Dr. Web shed more light on the previous incident, indicating the dangers of having this malware lurking around the device. However, the recent incident is being monitored by CloudSEK, which found that the apps have been installed an additional 30 million times.
SpinOK uses minigames that lead to “daily rewards” to spark user interest. This tactic seems to be working based on the number of downloads at hand.
We have to ask: How did it pass Google’s security measures again? What apps are in question? We’ve discussed everything below.
SpinOK SDK Strikes Again – Second Time’s a Charm
When it comes to Android devices, downloading content couldn’t be any easier. Users can simply get their files from any source they stumble upon.
While this provides convenience, it also makes the device susceptible to all sorts of threats across the World Wide Web.
Users might end up on a malicious page that would later deliver malware or some sort of trojan. However, in recent months, threat actors have been utilizing Android’s safest download library – Google Play Store.
Cybercriminals have used Play Store to spread malware several times in the past, and this time it’s no different.
A few weeks back, Dr.
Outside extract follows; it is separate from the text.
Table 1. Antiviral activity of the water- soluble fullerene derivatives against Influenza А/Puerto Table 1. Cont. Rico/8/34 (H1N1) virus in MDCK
Web reported 100+ hundred apps with over 421 million downloads as they were spreading the advertisement SDK, SpinOK. These apps come in the form of mini-games with special rewards – a perfect lure.
The new incident sees 193 apps carrying the malicious SDK. This discovery saw the light thanks to CloudSEK’s security team.
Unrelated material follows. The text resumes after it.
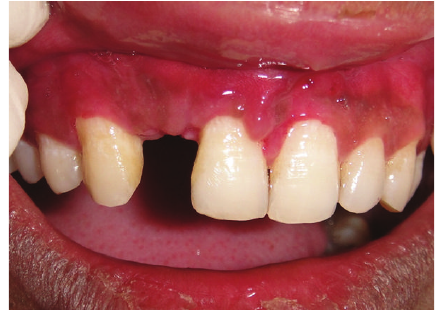
Figure 10: Edentulous area 3 weeks after graft placement.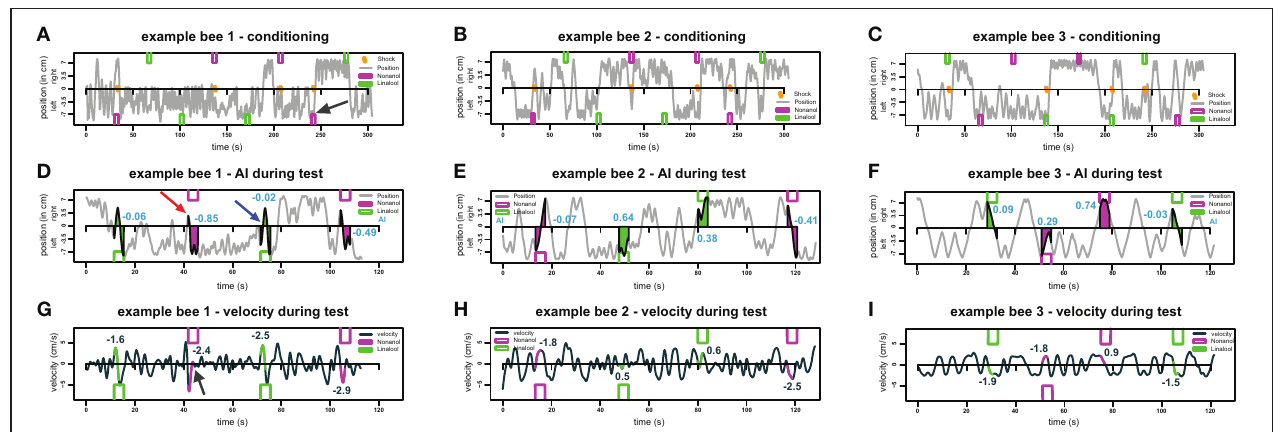
FIGURE A2 | Example traces for three different bees. (A–C) Example movement traces for three different bees during the training phase. Bees moved in the conditioning chamber from left end ( − 7 . 4cm) to right end ( + 7.4cm). Green and magenta boxes indicate odor stimuli for linalool and nonanol, respectively. Orange zigzag lines indicate shock stimuli, the black arrow in (A) indicates an example response of a bee to shock: at the onset of the odor-shock-pairing, the bee oscillates on the left side and then escapes to the opposite side. (D–F) Movement of the same bee as in (A–C) during test phase. As in (A–C) , green and magenta boxes indicate odor stimuli for linalool and nonanol, respectively. AI is visualized by the colored polygons, and the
What the users see are harmless mini-games that come with daily rewards. These are actually legitimate and used by the developers to attract more users.
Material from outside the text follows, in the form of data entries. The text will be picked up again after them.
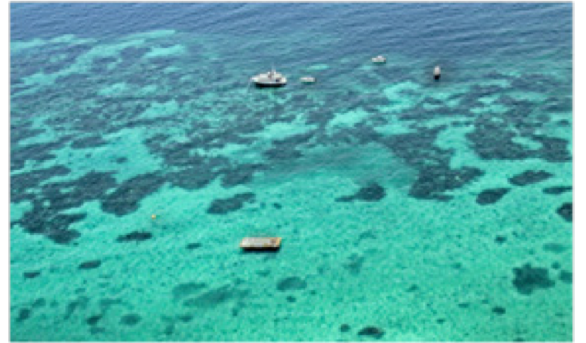
Figure 5. Aerial view of Cheeca Rocks reef, barge serving as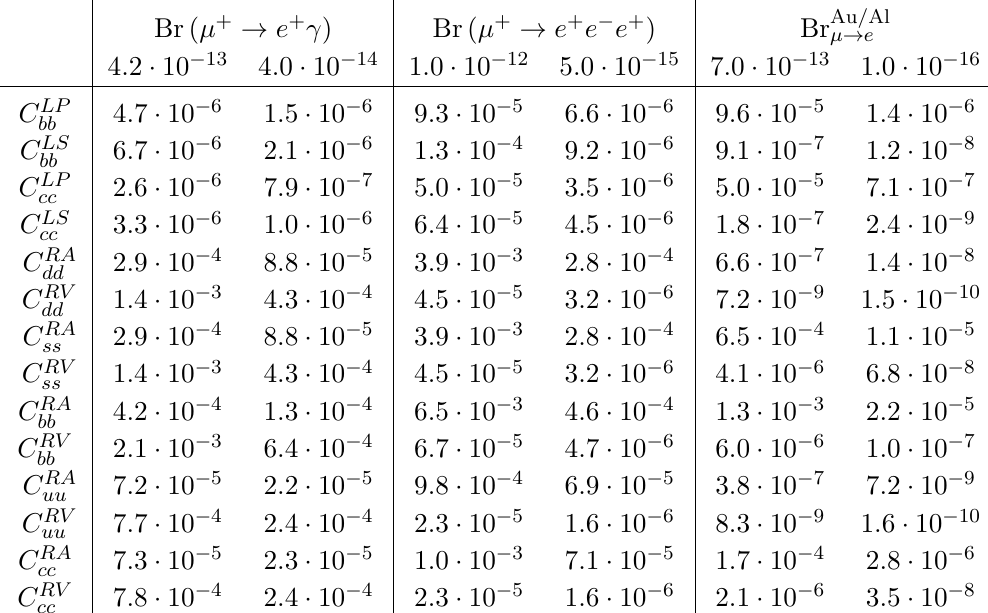
Table 4. Limits on the Wilson coe(cid:14)cients (given at the scale m W ) with scalar (vector) and pseudo- scalar (axial-vector) currents from current and future experimental constraints, assuming that only one coe(cid:14)cient at a time is non-vanishing at the high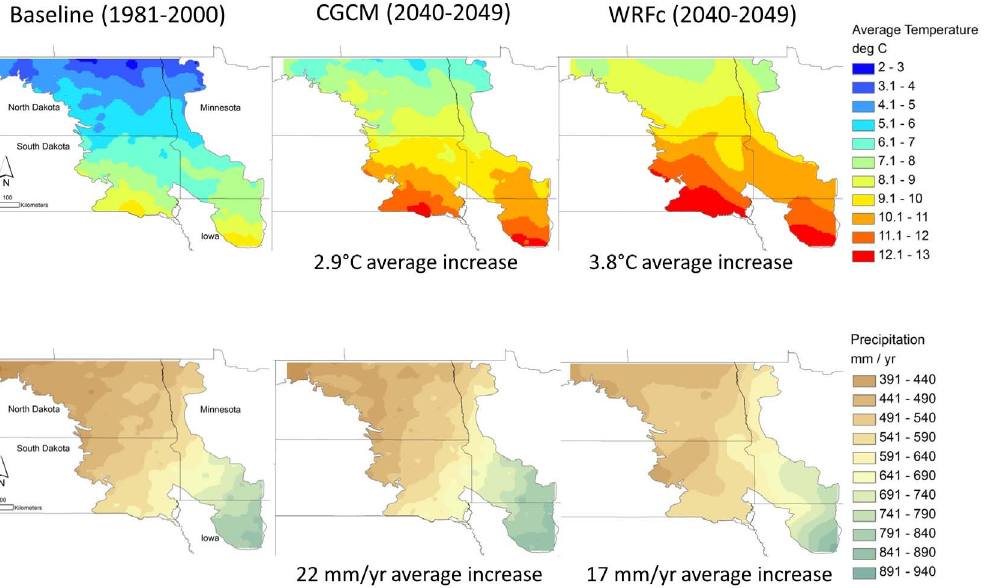
Figure 3. Temperature and precipitation for baseline and two future climate projections for the prairie potholes of North Dakota, South Dakota, Minnesota, and Iowa.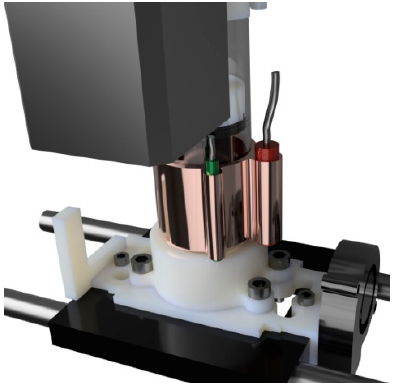
Figure 7. Copper sleeve for heater and temperature sensor.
Unfortunately, the malicious activity happens in the background, as SpinOK initiates its actual functionality. Once it’s in place, it’ll harvest files and replace clipboard content.
With more than 20 million downloads, this campaign can do a lot of damage. According to the report, the most downloaded of the new batch was HexaPop Link 2248, which had 5 million installations. The rest are as follows:
- Macaron Match (XM Studio) – 1 million downloads
- Macaron Boom (XM Studio) – 1 million downloads
- Jelly Connect (Bling Game) – 1 million downloads
- Tiler Master (Zhinuo Technology) – 1 million downloads
- Crazy Magic Ball (XM Studio) – 1 million downloads
- Happy 2048 (Zhinuo Technology) – 1 million downloads
- Mega Win Slots (Jia22) – 500,000 downloads
CloudSek’s report gives a deeper analysis of the subject at hand, along with a full list of the apps in question.
We have to note that the developers of the app might not have malicious intentions. They just used the SDK thinking it was an advertising library.
Threat actors put these SDKs in the open so that legit developers might stumble upon them and carry out their work for them.
Still There? What Happened?
At the time of writing, CloudSek’s report clearly states that most of the applications are no longer within Google Play’s library.
However, some of them were still there, which begs the question: Why didn’t Google act upon such a discovery and totally eliminate the threat?
Let’s hope Google removes the remaining ones as soon as possible. With the apps’ popularity, the SpinOK SDK can spread very quickly.